The six people on trial are accused of membership in the Muslim Brotherhood, an organization banned in Tajikistan.
This marks a departure from the norm since prayer leaders, or imam khatib, are more commonly targeted with charges of sexual molestation or even witchcraft.
Radio Free Europe/Radio Liberty’s Tajik service, Ozodi, reported on April 5 that the group was arrested in March and have since been in pre-trial detention. Authorities have declined to provide any further information, arguing that it could interfere with the course of investigations.
A lawyer for one of the accused told EurasiaNet.org that the men were detained at various locations around Sughd and that all of them were graduates of the Islamic University of Madinah, in Saudi Arabia.
“The detention of other imam khatibs and spiritual leaders belonging to this group is carrying on. At the moment, their detention has been sanctioned by the court and they are facing official charges,” the lawyer, Faizinniso Vohidova, told EurasiaNet.org.
Vohidova said that investigators argue that the group was recruited to the Muslim Brotherhood in the 1990s.

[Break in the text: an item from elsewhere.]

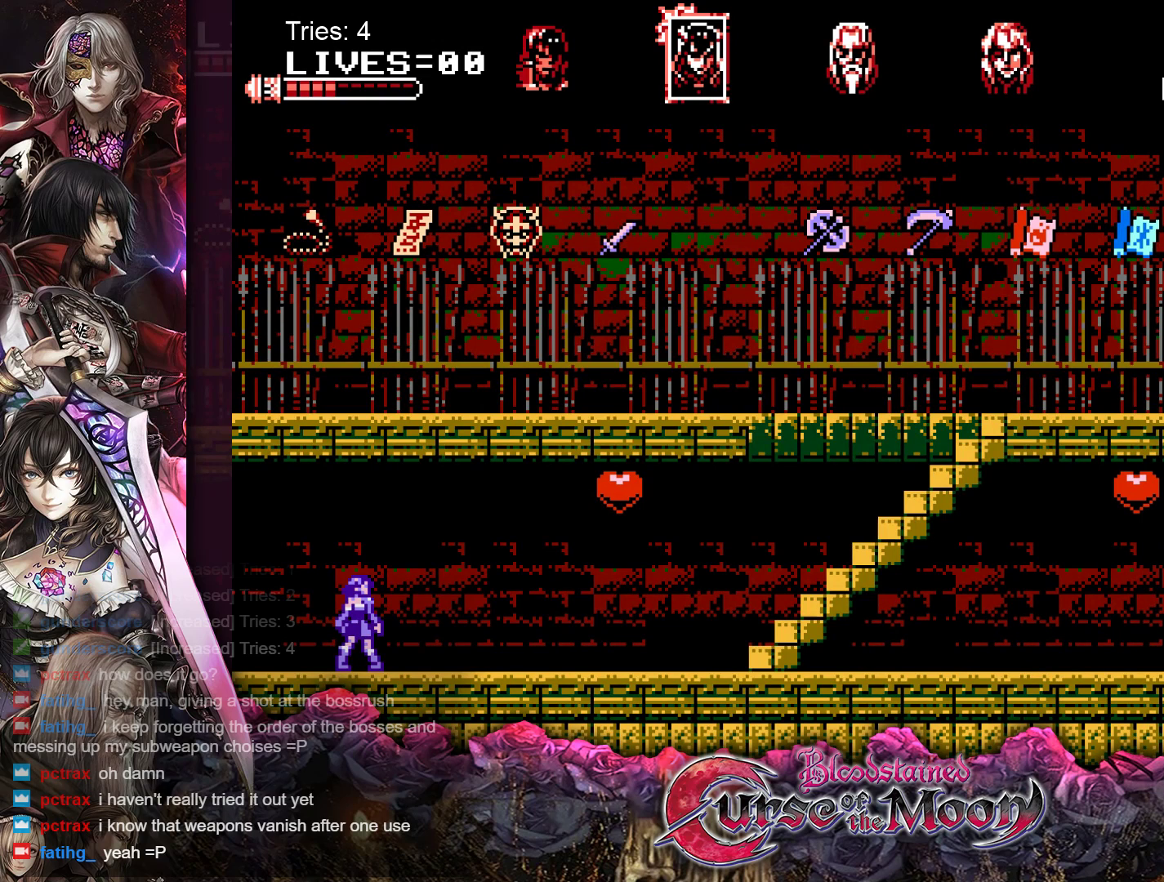
Gameplay with a controller (Nintendo layout); each line is a JSON object with the inputs held at the frame after it. "events" lists button and stick changes between this image and that frame as [ms after this image, input, new state], when the widget could be followed in between. Not read: L1 L3 R3.
{"buttons": ["DPAD_RIGHT"], "events": [[33, "DPAD_RIGHT", "down"]]}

The Muslim Brotherhood was banned in Tajikistan in 2006 and declared a terrorist group. That created some discomfort in the period following the revolution in Egypt, when Muslim Brotherhood leader Mohamed Morsi was ushered into power through elections in 2012.
Despite implicitly considering Morsi the leader of a terrorist group, Tajikistan demurred from severing diplomatic relations with Egypt.